Rohingya merupakan sebuah kelompok etnis Indo-Arya dari Rakhine (juga dikenal sebagai Arakan, atau Rohang dalam bahasa Rohingya) di Myanmar. Rohingya adalah etno-linguistik yang berhubungan dengan bahasa bangsa Indo-Arya di India dan Bangladesh (yang berlawanan dengan mayoritas rakyat Myanmar yang Sino-Tibet), (Putu et al., 2019). Berawal dari pertengahan tahun 2015, serombongan pengungsi Myanmar dan Bangladesh yang terapung- apung di lautan Aceh ditemukan oleh para nelayan dan dibantu naik ke kapal. Kedatangan para imigran tersebut mengejutkan masyarakat dan pemerintah Indonesia dengan kondisi pengungsinya yang sangat mengkhawatirkan.

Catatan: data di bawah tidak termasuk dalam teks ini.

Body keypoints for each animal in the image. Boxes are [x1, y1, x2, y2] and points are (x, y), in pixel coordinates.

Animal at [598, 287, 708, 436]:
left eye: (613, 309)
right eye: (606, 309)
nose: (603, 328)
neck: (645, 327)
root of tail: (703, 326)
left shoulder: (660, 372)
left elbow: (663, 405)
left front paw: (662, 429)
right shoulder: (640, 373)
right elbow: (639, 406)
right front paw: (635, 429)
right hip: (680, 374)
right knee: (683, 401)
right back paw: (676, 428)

Krisis pengungsi Rohingya yang mencari perlindungan di Indonesia telah menciptakan dinamika kompleks, terutama dalam konteks media dan agama. Agama menjadi salah satu faktor yang dapat mempersulit upaya integrasi pengungsi Rohingya di Indonesia. Persepsi media terhadap Rohingya di Indonesia memainkan peran kunci dalam membentuk sikap masyarakat. Liputan media yang cenderung negatif dapat menciptakan stigmatisasi dan ketidaksetaraan, mempersulit upaya integrasi.

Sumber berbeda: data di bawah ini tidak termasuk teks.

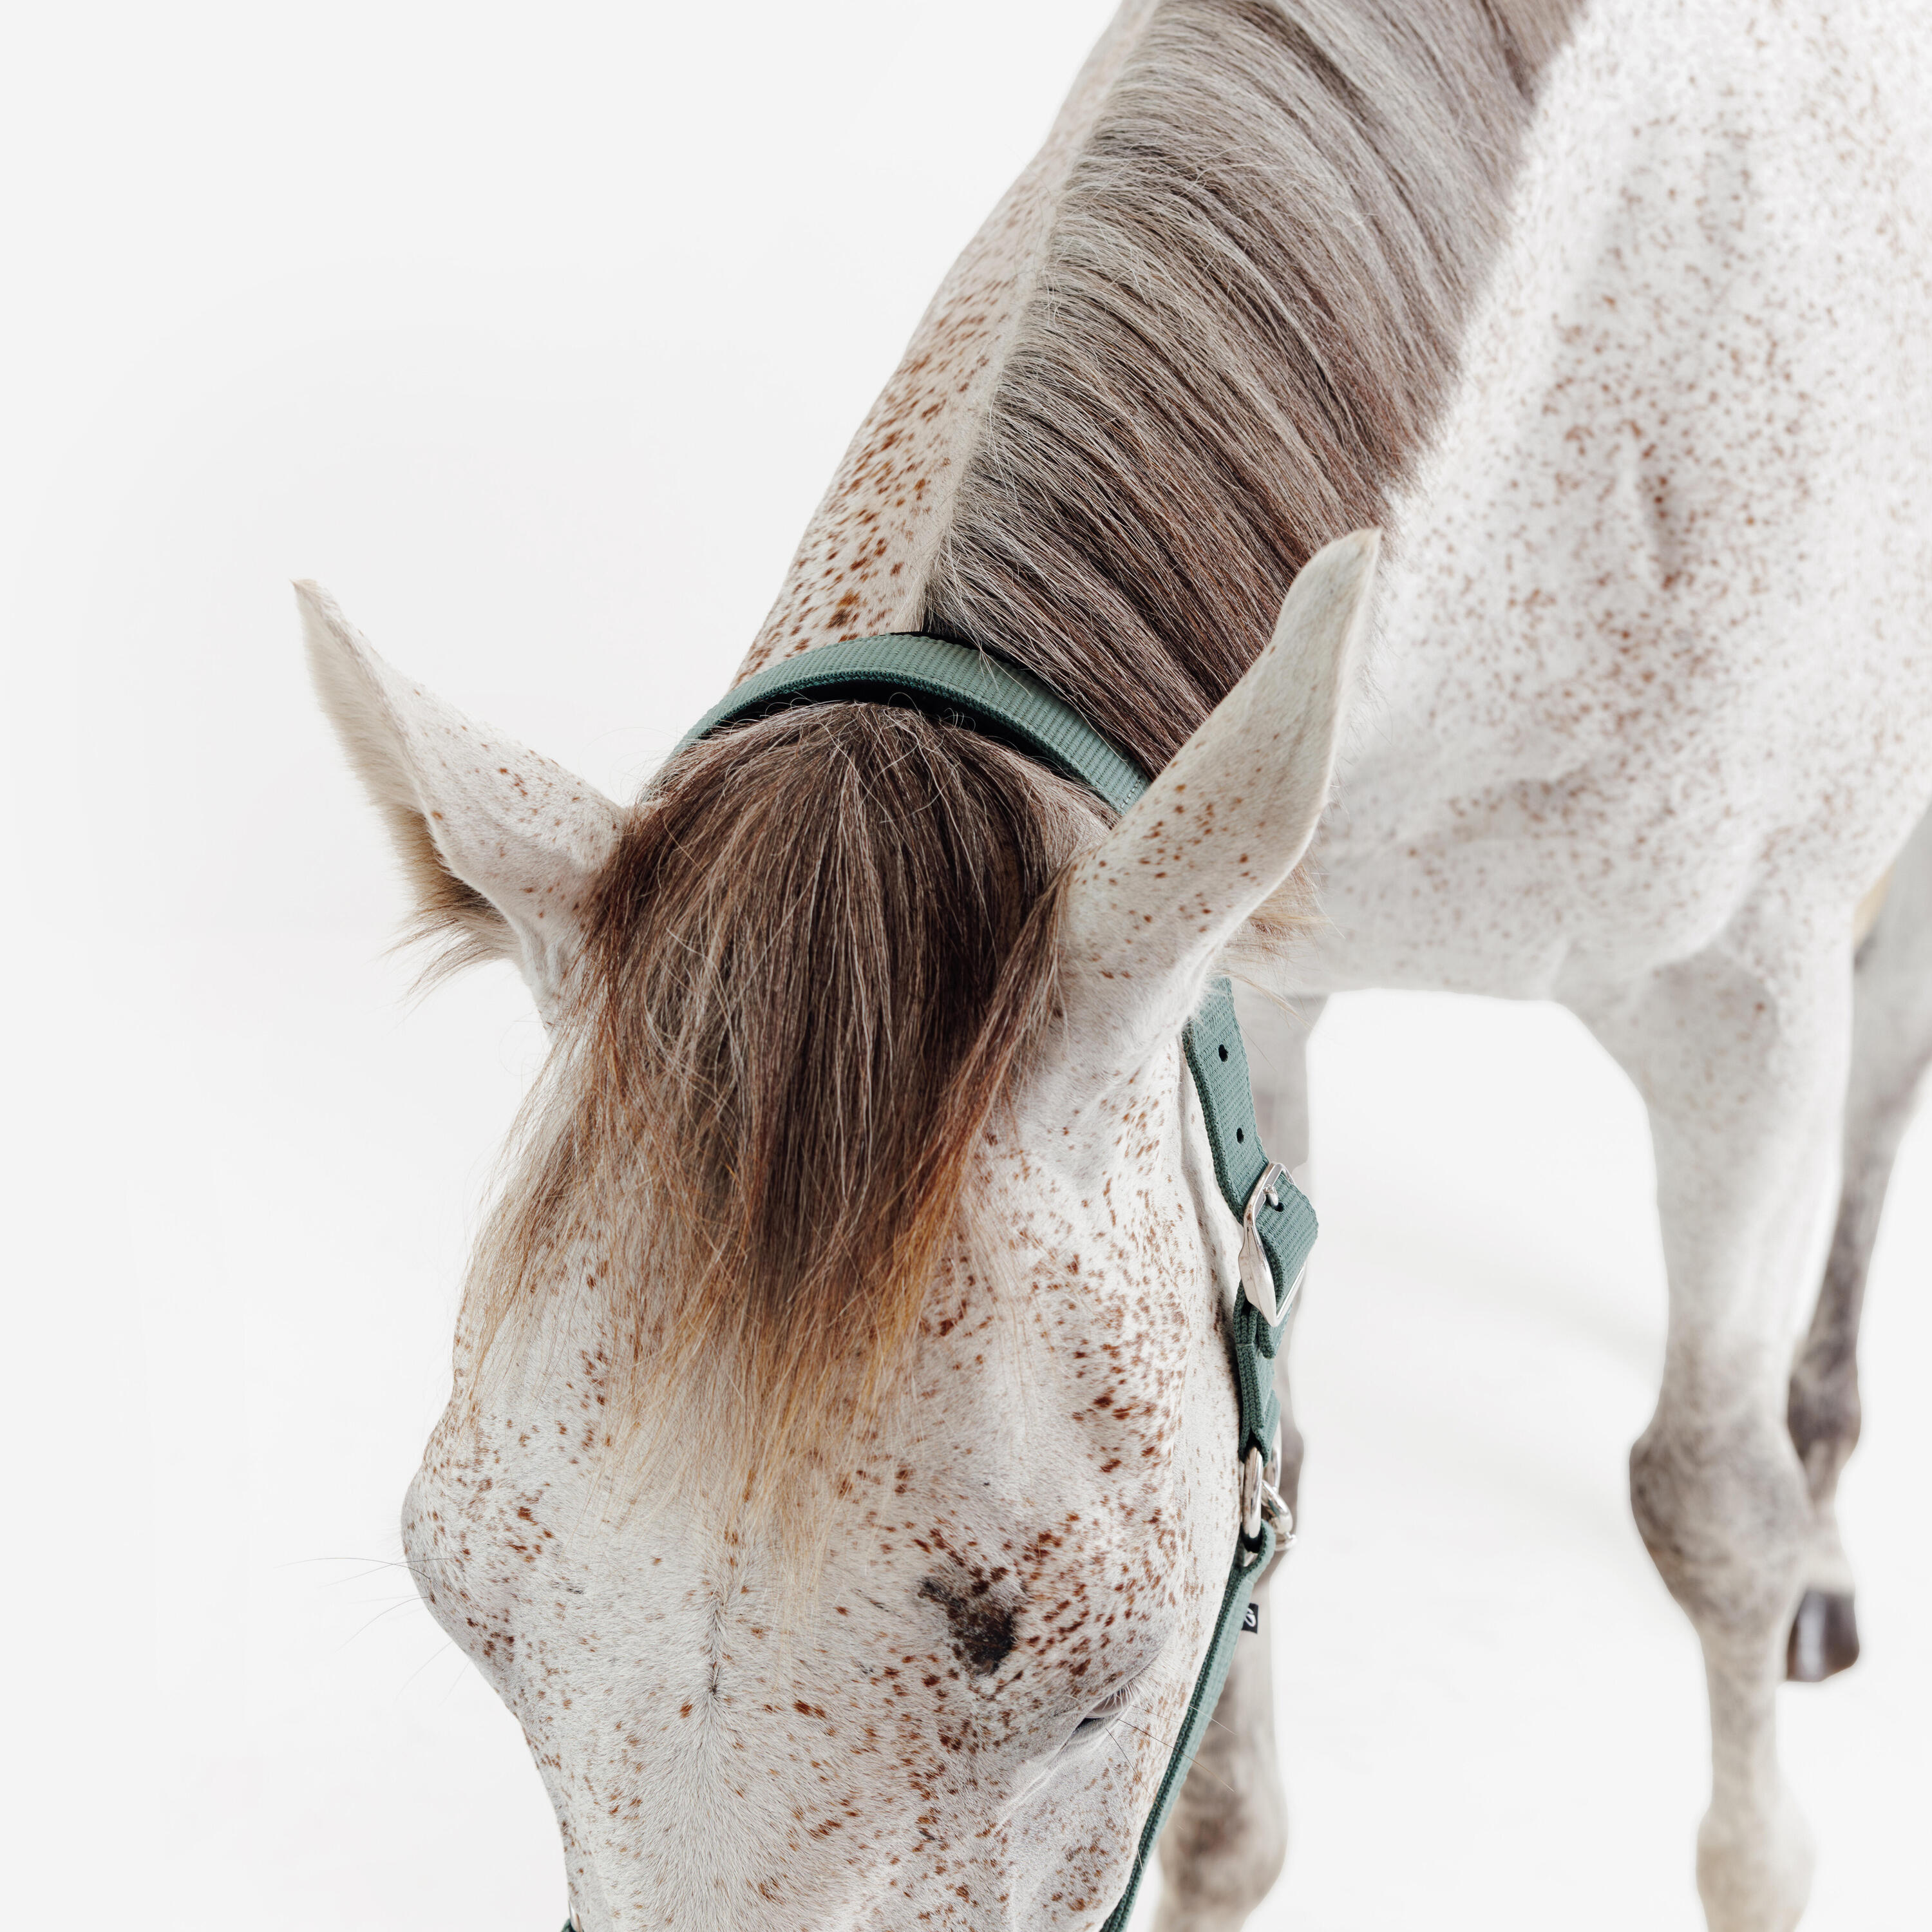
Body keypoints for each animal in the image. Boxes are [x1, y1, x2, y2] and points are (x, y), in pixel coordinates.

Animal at [303, 3, 1932, 1927]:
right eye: (463, 1602)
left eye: (1093, 1677)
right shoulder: (1246, 1000)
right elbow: (1276, 1490)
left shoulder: (1738, 1009)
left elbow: (1710, 1513)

Berbagai media massa, baik cetak maupun elektronik, sering kali menyoroti aspek negatif seperti kondisi pengungsian, masalah kesehatan, dan ketidakpastian hukum yang dihadapi oleh pengungsi Rohingya. Hal ini dapat menciptakan citra negatif yang melekat pada kelompok ini di mata masyarakat Indonesia. Penggunaan frasa atau kata-kata yang merendahkan atau sensational dalam judul berita dapat memberikan dampak yang signifikan terhadap persepsi masyarakat. Pemilihan naratif yang tidak seimbang dapat menyebabkan ketidakobjektifan dalam penyajian informasi. Kurangnya konteks mengenai konflik di Myanmar dan faktor pendorong migrasi Rohingya juga dapat membuat masyarakat kurang memahami latar belakang dan kondisi mereka.

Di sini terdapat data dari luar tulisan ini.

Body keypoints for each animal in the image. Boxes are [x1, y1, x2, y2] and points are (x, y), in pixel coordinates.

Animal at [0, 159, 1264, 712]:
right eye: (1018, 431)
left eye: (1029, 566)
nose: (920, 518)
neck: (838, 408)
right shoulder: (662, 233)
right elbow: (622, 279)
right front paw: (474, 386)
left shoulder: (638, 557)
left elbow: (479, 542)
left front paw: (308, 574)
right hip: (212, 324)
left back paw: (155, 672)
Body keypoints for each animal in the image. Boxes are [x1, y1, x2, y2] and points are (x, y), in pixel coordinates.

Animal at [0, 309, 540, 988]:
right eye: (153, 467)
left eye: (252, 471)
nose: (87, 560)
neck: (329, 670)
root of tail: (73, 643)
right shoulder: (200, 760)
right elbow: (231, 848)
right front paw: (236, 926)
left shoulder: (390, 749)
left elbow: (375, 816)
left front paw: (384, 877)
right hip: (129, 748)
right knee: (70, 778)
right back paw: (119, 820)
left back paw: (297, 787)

Stigmatisasi yang tercipta melalui liputan media yang negatif dapat menjadi hambatan serius dalam upaya integrasi pengungsi Rohingya di Indonesia. Masyarakat yang terpapar terus-menerus oleh narasi negatif dapat mengembangkan prasangka dan ketakutan terhadap kelompok tersebut. Stigmatisasi ini tidak hanya mempengaruhi pandangan masyarakat umum, tetapi juga dapat merasuk ke dalam kebijakan pemerintah dan lembaga, sehingga dapat memperlambat proses integrasi.
Peran Agama
Dalam menanggapi krisis pengungsi Rohingya, dimensi agama juga memainkan peran yang sangat penting. Indonesia sebagai negara dengan keragaman agama yang tinggi memiliki potensi besar untuk menjalankan peran mediasi dan solidaritas antarumat beragama. Pemimpin agama, baik dari Islam, Kristen, Hindu, Budha, maupun agama lainnya, dapat menjadi agen perubahan yang signifikan dalam memandu masyarakat Indonesia untuk mendukung integrasi pengungsi Rohingya.
Dialog Antaragama
Untuk mencapai pemahaman yang lebih baik, dialog antaragama menjadi sangat penting. Kegiatan dialog ini dapat membuka ruang untuk berbagi pengalaman, memahami nilai-nilai kemanusiaan yang bersama, dan menciptakan ikatan solidaritas di antara komunitas beragama. Pemahaman bahwa krisis pengungsi Rohingya bukan hanya masalah etnis atau agama tertentu, melainkan isu kemanusiaan yang universal, dapat merangsang kesadaran bersama untuk mencari solusi dan mendukung proses integrasi.
Lembaga Keagamaan
Lembaga keagamaan memiliki potensi yang besar untuk bertindak sebagai mediator dalam menangani situasi konflik dan ketegangan yang mungkin muncul antara masyarakat lokal dan pengungsi Rohingya. Melalui berbagai kegiatan sosial dan kemanusiaan yang dilakukan oleh komunitas keagamaan, mereka dapat menjadi penghubung yang kuat untuk memperkuat dan memperbaiki hubungan antara kedua belah pihak, serta memberikan dukungan yang penting dalam proses integrasi yang lebih baik. Tidak hanya sekadar menawarkan bantuan praktis, tetapi lembaga keagamaan juga memiliki peran penting dalam membangun kesadaran, pemahaman, dan toleransi di antara berbagai kelompok masyarakat, menciptakan landasan yang kokoh untuk harmoni dan kerjasama yang berkelanjutan.